いい人材の流出を防止し、安定的に人材を確保することは、次に説明する「生産性の向上」にも役立ちます。
生産性が向上する
モチベーションが高いと業務に対する集中力やパフォーマンスが向上し、労働生産性が高まります。仕事に対する姿勢が前向きとなり、情熱を注ぐようになるのです。その結果、高いクオリティで効率的に業務を遂行できるようになり、必然的に会社全体の生産性も高まります。
生産性が高まれば、同じ時間・人数でより多くの成果が上がります。つまり、売上が上がるのです。また、業務への関心の高まりは品質・精度の向上ももたらします。結果、会社全体の業績向上につながります。
社員一人ひとりのモチベーションが高いか低いかで、会社全体の生産性が大きく左右されるのです。
顧客満足度が向上する
従業員満足度(ES)と顧客満足度(CS)には正の相関関係があることが、いくつもの研究や事例で明らかにされています。従業員の満足度が上がるとサービスや生産性が向上、これが顧客満足度に繋がり業績アップ。そして、業績が上がることで従業員へさまざまな形で還元でき、さらに従業員満足度が上がるというよいサイクルが生まれるのです。

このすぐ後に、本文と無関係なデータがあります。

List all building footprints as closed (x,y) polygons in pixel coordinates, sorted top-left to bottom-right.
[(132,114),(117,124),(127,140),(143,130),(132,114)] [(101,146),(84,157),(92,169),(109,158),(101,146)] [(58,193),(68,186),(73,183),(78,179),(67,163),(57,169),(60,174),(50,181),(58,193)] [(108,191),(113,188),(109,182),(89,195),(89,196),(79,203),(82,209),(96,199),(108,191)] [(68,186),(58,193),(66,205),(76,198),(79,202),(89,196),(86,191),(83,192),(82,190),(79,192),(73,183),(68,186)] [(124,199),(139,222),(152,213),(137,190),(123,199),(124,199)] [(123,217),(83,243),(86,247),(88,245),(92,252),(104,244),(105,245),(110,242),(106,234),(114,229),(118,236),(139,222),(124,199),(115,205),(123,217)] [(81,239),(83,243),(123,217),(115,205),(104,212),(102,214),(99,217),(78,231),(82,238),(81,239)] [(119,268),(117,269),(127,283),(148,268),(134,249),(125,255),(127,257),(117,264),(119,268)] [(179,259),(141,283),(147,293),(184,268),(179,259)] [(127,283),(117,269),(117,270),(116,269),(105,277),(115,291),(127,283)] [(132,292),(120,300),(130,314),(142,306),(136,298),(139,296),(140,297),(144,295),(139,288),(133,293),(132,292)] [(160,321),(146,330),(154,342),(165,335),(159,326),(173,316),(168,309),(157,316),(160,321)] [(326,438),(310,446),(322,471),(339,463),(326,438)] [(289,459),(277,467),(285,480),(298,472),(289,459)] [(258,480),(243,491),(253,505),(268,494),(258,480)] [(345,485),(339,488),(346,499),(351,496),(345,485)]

これが俗にいうところの、三方よしの満足のピラミッドです。
人材が定着せずコロコロ人が変わる会社はイメージが悪いし、サービスの質も安定しません。そうなると、当然売上は下がるでしょう。従業員満足度が上がり従業員の定着率が上がれば、これらの問題も解決できるのです。
社員のモチベーションを上げる方法
社員のモチベーションを上げることにより、もたらされる効果が把握できたら、次は「ではどのようにしてモチベーションを上げればよいのか」と疑問が持ち上がってくるのではないでしょうか。

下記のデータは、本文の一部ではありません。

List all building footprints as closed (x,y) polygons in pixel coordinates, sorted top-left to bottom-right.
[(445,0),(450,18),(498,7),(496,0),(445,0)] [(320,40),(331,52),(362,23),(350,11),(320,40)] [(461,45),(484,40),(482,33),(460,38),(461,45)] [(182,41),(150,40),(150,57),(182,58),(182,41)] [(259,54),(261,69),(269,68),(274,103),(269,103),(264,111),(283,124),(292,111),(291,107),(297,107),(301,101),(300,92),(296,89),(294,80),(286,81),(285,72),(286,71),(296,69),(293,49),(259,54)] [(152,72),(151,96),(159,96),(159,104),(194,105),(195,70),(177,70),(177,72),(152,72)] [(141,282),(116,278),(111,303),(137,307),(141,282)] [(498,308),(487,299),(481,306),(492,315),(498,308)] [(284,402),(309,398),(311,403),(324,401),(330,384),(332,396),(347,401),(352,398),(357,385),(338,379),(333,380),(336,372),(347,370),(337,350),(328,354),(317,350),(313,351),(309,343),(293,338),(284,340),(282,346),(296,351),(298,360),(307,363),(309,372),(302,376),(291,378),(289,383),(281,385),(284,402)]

社員のモチベーションを上げる方法は、いくつかあります。
● 報酬体系や福利厚生を見直す
● 社員のアイデアを募集・採用する
● 人事評価制度を見直す
● 社員の貢献度を称える機会を設ける
● 管理職のマネジメント研修をおこなう
● 会社の理念やビジョンを浸透させる
これらは、「評価基準を明確にすること」「評価を実感できる機会を作ること」「環境を整えること」「ゴール意識を持つこと」が軸となっています。
それぞれ詳しく解説するので参考にしてください。
社員のモチベーションを上げる方法には、報酬などの待遇面の見直しや評価制度の見直しなどの努力が報われたと感じられる環境作りのほか、管理職の育成や理念・ビジョンの浸透など社員のモチベーションを向上・維持させるための取り組みがあります。
監修 藤間 秋男
TOMAコンサルタンツグループ株式会社 代表取締役会長 公認会計士 税理士
報酬体系や福利厚生を見直す
まず、評価を報酬に反映させられるよう報酬体系を見直します。ただ給与を上げるのではなく、インセンティブで個人の成績・成果を評価して、短期間でのやる気向上を目指すのも手です。給与アップとは違って常にがんばった分が報酬に反映されるため、持続的なモチベーション向上が期待できます。
また、テレワークなどの時代のニーズに合わせた就労環境を整える、福利厚生を充実させることで大切にされていると感じてもらうこと、も重要です。
社員が報われている、大切にされていると時間できる環境を整えましょう。
社員のアイデアを募集・採用する
社員が新しいことに挑戦できる環境を用意することも大切です。たとえば社内ベンチャーや社内コンテストなど、主体的に動くことのできる環境を整えましょう。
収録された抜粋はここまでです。